We plan to train multiple models using various subsets of the summary-statistic columns as predictor variables, given how the pulses for a candidate that is truly pulsar are "remarkably constant over long periods of time" (Karastergiou et. al, 2011) and as such tend to reveal prominent insights on curve profiles. 

We can use scatter plots similar to above to qualitatively assess pairs of variables for any distinct separation or clustering of classified points. Plots like this provide an interface for human inspection, as used to train other models such as artificial neural networks (Eatough et al., 2010).
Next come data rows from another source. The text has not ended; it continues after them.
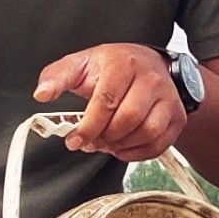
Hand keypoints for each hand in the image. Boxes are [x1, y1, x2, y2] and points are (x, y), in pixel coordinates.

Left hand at [35, 42, 188, 163]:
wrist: (151, 64)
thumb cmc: (113, 66)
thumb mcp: (81, 63)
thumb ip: (57, 76)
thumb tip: (41, 94)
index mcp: (123, 64)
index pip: (107, 100)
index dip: (88, 126)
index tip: (74, 140)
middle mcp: (150, 79)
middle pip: (128, 118)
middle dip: (104, 137)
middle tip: (91, 142)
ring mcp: (168, 98)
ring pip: (147, 132)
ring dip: (121, 145)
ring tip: (106, 142)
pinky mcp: (177, 116)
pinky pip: (159, 144)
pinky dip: (137, 153)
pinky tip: (122, 147)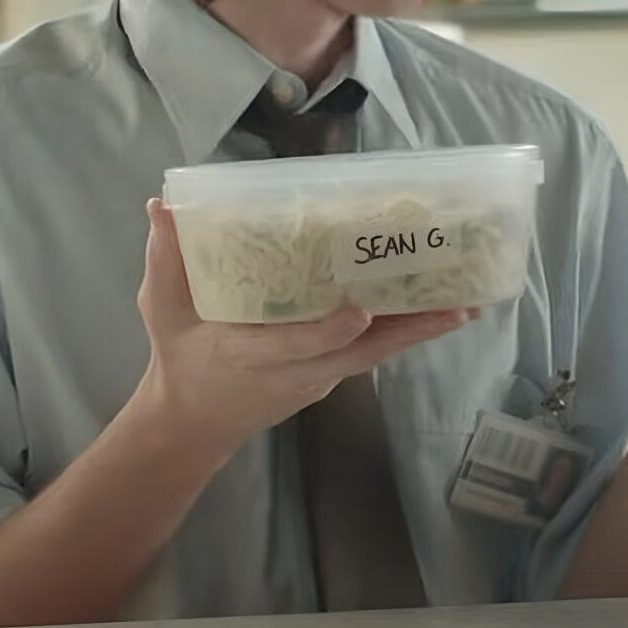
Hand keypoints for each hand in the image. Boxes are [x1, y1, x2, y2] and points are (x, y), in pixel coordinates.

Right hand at [134, 198, 470, 452]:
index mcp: (250, 354)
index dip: (326, 331)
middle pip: (360, 353)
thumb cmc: (181, 358)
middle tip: (456, 306)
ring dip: (420, 332)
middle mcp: (296, 371)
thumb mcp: (162, 311)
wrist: (195, 422)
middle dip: (409, 332)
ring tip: (466, 305)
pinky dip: (406, 333)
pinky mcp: (333, 374)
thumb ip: (165, 261)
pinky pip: (373, 353)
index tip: (359, 311)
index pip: (295, 346)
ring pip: (376, 354)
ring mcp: (320, 377)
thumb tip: (162, 205)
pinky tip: (440, 309)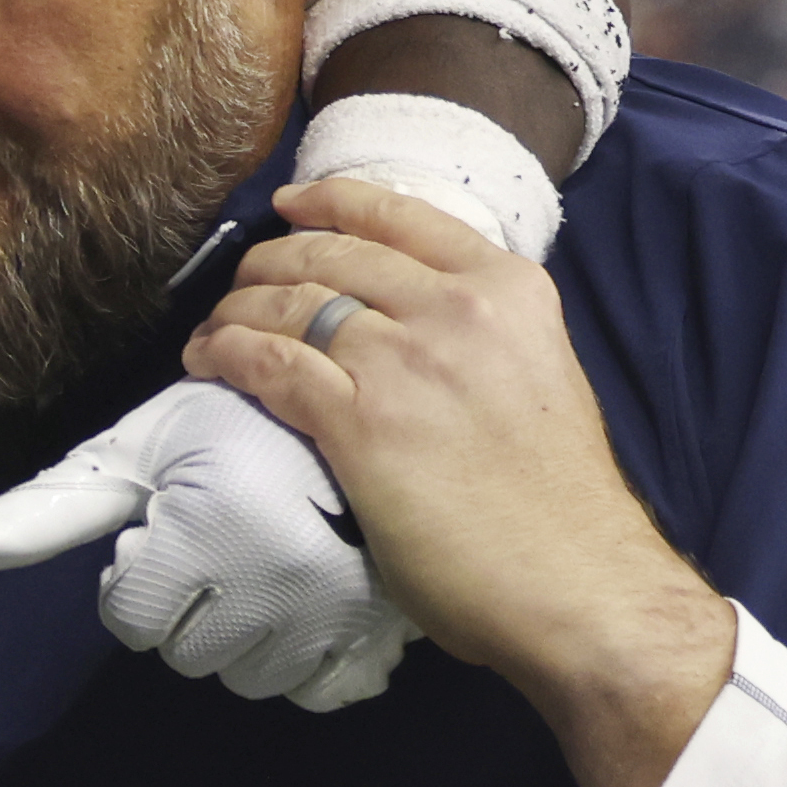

We will fit a K-Nearest Neighbours classifier model to our training data, using a GridSearchCV with 5-fold Cross-Validation to choose $k$. This allows us to efficiently test the validation accuracy at many values of $k$ and combat both overfitting and underfitting.

With our best model, we can assess its accuracy on the testing set using a confusion matrix, allowing us to more critically assess the accuracy based on whether false positives are more costly than false negatives.

## Expected Outcomes and Significance

Our expectation is to determine the variables necessary for an effective classification model of "pulsar" and "non-pulsar" candidates.

This may be useful in finding and identifying future "pulsar" neutron stars in more complicated models. It may also help narrow down future observations and disregard unlikely candidatesat earlier stages of investigation.

A future extension or question may include:
- Could a machine learning process be implemented extending on these variables for even greater accuracy?

# References

1. Eatough, R. P., Molkenthin, N., Kramer, M., Noutsos, A., Keith, M. J., Stappers, B. W., & Lyne, A. G. (2010). Selection of radio pulsar candidates using artificial neural networks. Monthly Notices of the Royal Astronomical Society, 407(4), 2443-2450.

2. Karastergiou, A., Roberts, S. J., Johnston, S., Lee, H. J., Weltevrede, P., & Kramer, M. (2011). A transient component in the pulse profile of PSR J0738− 4042. Monthly Notices of the Royal Astronomical Society, 415(1), 251-256.